As Gary said, this is a great article, but oddly enough I focused on your opening comment and have a suggestion (as well as a request) for a future article.

Most of the funds I have available for trading are in a self directed IRA and are subject to restrictions which limit flexibility. Any suggestions as to how to cope with and overcome these limits?

Michael Loren said...

I am also in an IRA, but I trade with ETF's. Since I am not a daily trader, I don't have the urge to trade all the time. Sometimes, I need to wait, especially when the market is going sideways or up. If the market goes down, my stops may end a trade and I am left with more cash and then I need to think about getting into a new trade or add on to an exiting one. It is becoming clearer to me that there may be bearish events that will influence things, but I don't think I've heard any knowledgeable experienced guys who really know where the market is going. Most people are expecting some sort of correction, but with low interest rates and federal tarp money coming into the system despite high unemployment, we need to be somewhat long on this market.

Anonymous said...

CDR cancelled its dividend last April= no yield.

Bill Kraft, said...

Thanks for writing, Gary. You're definitely not alone. That's one of the reasons I try to set up plays so the actual price movement takes me out rather than what my prediction of that movement may be. Here's to great success!
Bill Kraft

Bill Kraft, said...

Thanks for the kind words about the article, Bills754. There are ordinarily two categories of restrictions when dealing with self-directed IRAs. The first are the governmental regulations and the other are restrictions imposed by individual brokerage houses. For example, governmental regulations might permit the sale of naked puts while your broker may not allow that in an IRA or with individual investors.
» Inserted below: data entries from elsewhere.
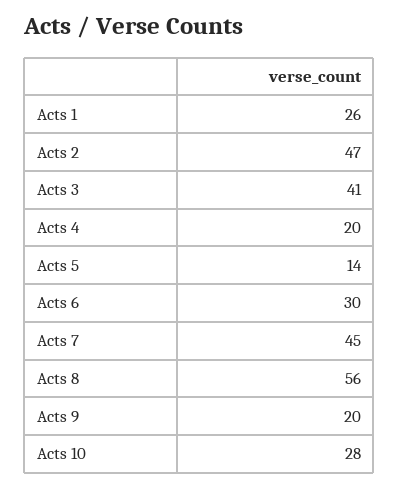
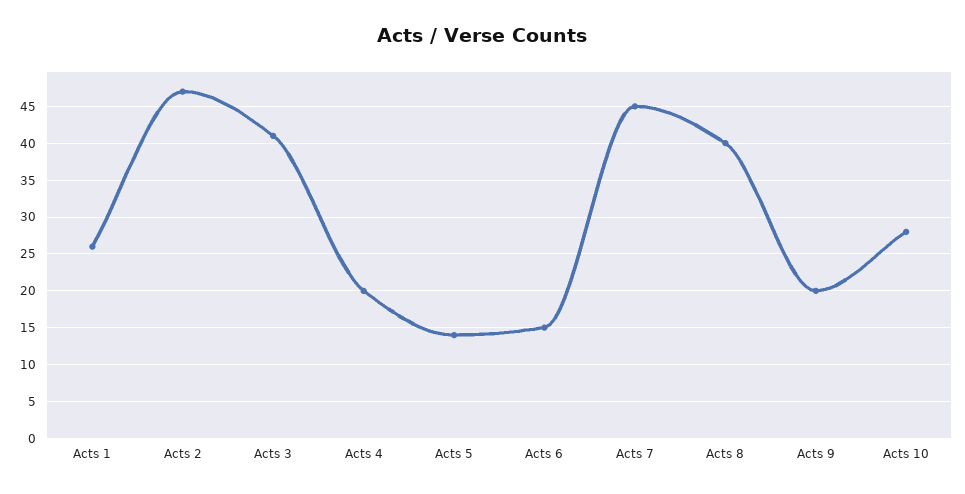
  {
    "Acts 1": 26,
    "Acts 2": 47,
    "Acts 3": 41,
    "Acts 4": 20,
    "Acts 5": 14,
-   "Acts 6": 30,
+   "Acts 6": 15,
    "Acts 7": 45,
-   "Acts 8": 56,
+   "Acts 8": 40,
    "Acts 9": 20,
    "Acts 10": 28
  }

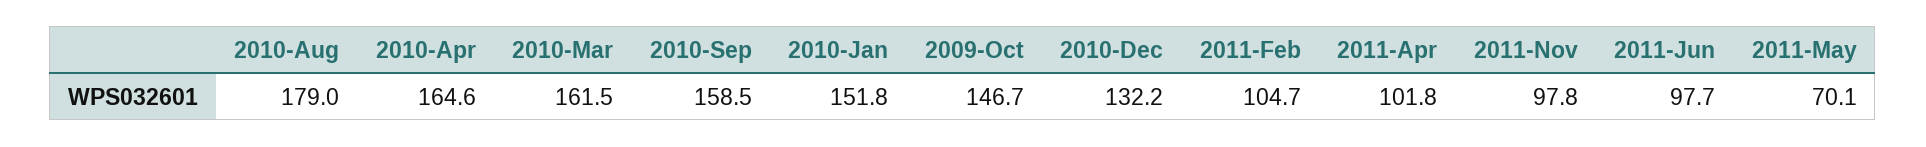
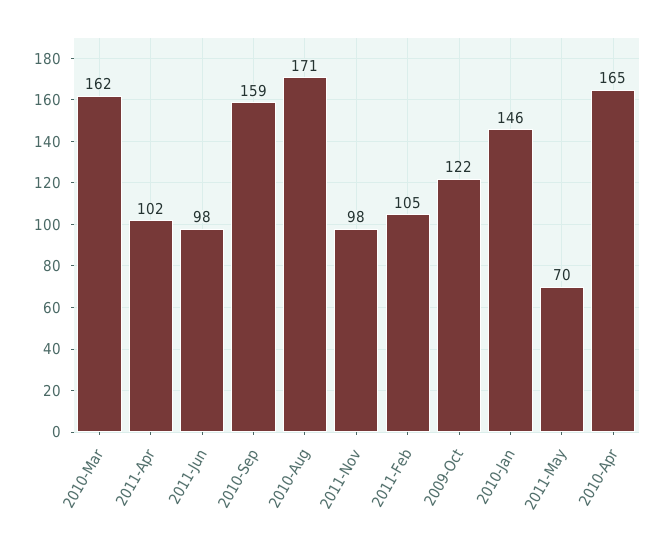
  {
-   "2010-Aug": 179,
+   "2010-Aug": 171,
    "2010-Apr": 164.6,
    "2010-Mar": 161.5,
    "2010-Sep": 158.5,
-   "2010-Jan": 151.8,
+   "2010-Jan": 146,
-   "2009-Oct": 146.7,
+   "2009-Oct": 122,
-   "2010-Dec": 132.2,
    "2011-Feb": 104.7,
    "2011-Apr": 101.8,
    "2011-Nov": 97.8,
    "2011-Jun": 97.7,
    "2011-May": 70.1
  }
There is little one can do when the restriction is governmentally imposed, but when it is broker imposed, one can discuss it with the broker in an effort to negotiate what you want or, failing that, find a broker that will permit what you want. After all, it is your money.
Bill Kraft

Bill Kraft, said...

Thanks for writing, Michael. You hit the nail on the head when you wrote: "...I don't think I've heard any knowledgeable experienced guys who really know where the market is going." That statement is always true. "Experts" may have strong opinions of what a market is about to do, but they are nothing but opinions. Those opinions can well be wrong and need only a piece of unexpected news to prove them wrong. We do know that the market will correct, but the question is when and no one can answer that with certainty. It could be tomorrow or next week or next month or next year. The old adage "play it 'til it breaks" comes to mind. Right now, the market has been continuing bullish. It is coming upon an area of resistance, but until it stops being bullish why play against the direction?
Bill Kraft

Bill Kraft, said...

Thanks, Anonymous, I must have gotten bad info on the CDR dividend. Without a dividend, CDR is a much less attractive play as far as I am concerned. I appreciate your catching me on that one.